Today is Bloomsday. The entire action of James Joyce's masterpiece, the novel Ulysses, takes place in Dublin on this day in 1904. It was on that same date, June 16, 1904, that Joyce had his first date with Nora Barnacle, the Dublin chambermaid who would later become his wife. In Dublin, Bloomsday is celebrated with readings from Ulysses and visits to places mentioned in the novel. Joyce said: "I want to give a picture of Dublin so complete that if the city one day suddenly disappeared from the earth it could be reconstructed out of my book."
It's the birthday of novelist and short story writer Joyce Carol Oates, born in Lockport, New York (1938). She published her first collection of short stories, By the North Gate, in 1963; her first novel, With Shuddering Fall, followed a year later. She went on to win a National Book Award for her 1970 novel, Them. Her latest novels are Middle Age: A Romance (2001) and the young adult novel Big Mouth and Ugly Girl (2002).
It's the birthday of influential publisher Katherine Graham, born Katherine Meyer, in New York City (1917). Her father, Eugene Meyer, was a publisher who bought the Washington Post at a bankruptcy sale in 1933. At the time, it had the lowest circulation of Washington's five newspapers. Katherine Meyer's first newspaper job was on the San Francisco News, where she worked for a year after college. In the following year, 1939, she joined the editorial staff of the Washington Post. In 1940, she married Philip Graham, who eventually succeeded his father-in-law as the publisher of the Washington Post. Together, the Grahams created the Washington Post Company, which also purchased the weekly newsmagazine Newsweek in 1961. When her husband committed suicide in 1963, Katherine Graham became the president of the Washington Post Company. As publisher of the Post from 1969 to 1979, she earned enormous respect for her paper's reporting of the Watergate scandal, and made the Post one of the leading newspapers in the country. Her autobiography, Personal History (1998), won the Pulitzer Prize for Biography. She died last July at the age of eighty-four. She said: "The only thing I think any of us want, is to last as long as we're any good. And then not."

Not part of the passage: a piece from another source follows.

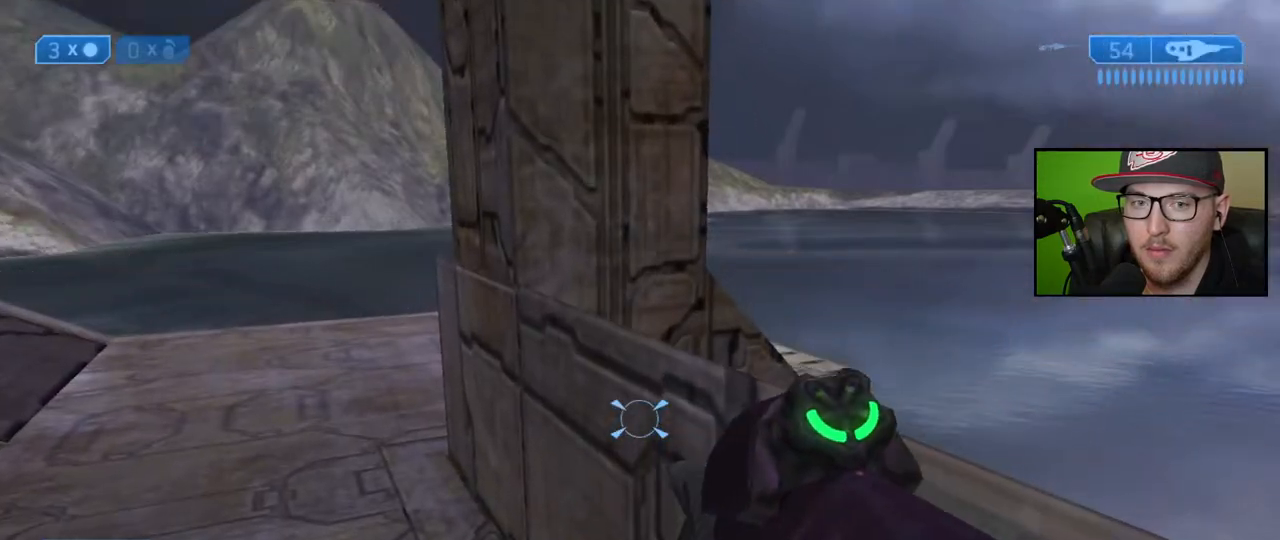
{"buttons": [], "left_stick": "down-left", "right_stick": "up-left", "events": [[50, "X", "up"], [150, "right_stick", "left"], [233, "left_stick", "down-left"], [450, "right_stick", "up-left"]]}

It's the birthday of American statistician John Wilder Tukey, born in New Bedford, Massachusetts (1915). For twenty years, from 1960 to 1980, he designed election polls for NBC News. But his best-known contributions are to the jargon of computing. It was Tukey who, in 1958, coined the term "software;" he used it as a name for the programs run by electronic calculators. In 1970, he coined the term "bit," which was his abbreviation for "binary digit."
It's the birthday of one of the leading geneticists of
the twentieth century, Barbara
McClintock, born in Hartford, Connecticut (1902). She spent her career
working with corn, exploring the ways in which chromosomes break and recombine
to transmit inherited characteristics, such as the pigmentation of corn kernels.
For many years, she worked alone in her Cold Spring Harbor laboratory, twelve
hours a day, six days a week, without even a telephone to connect her to the
outside world. She said: "I've just been so interested in what I was doing
that I never thought of stopping, and I just hated sleeping. I can't imagine
having a better life." She won the Nobel Prize in 1983.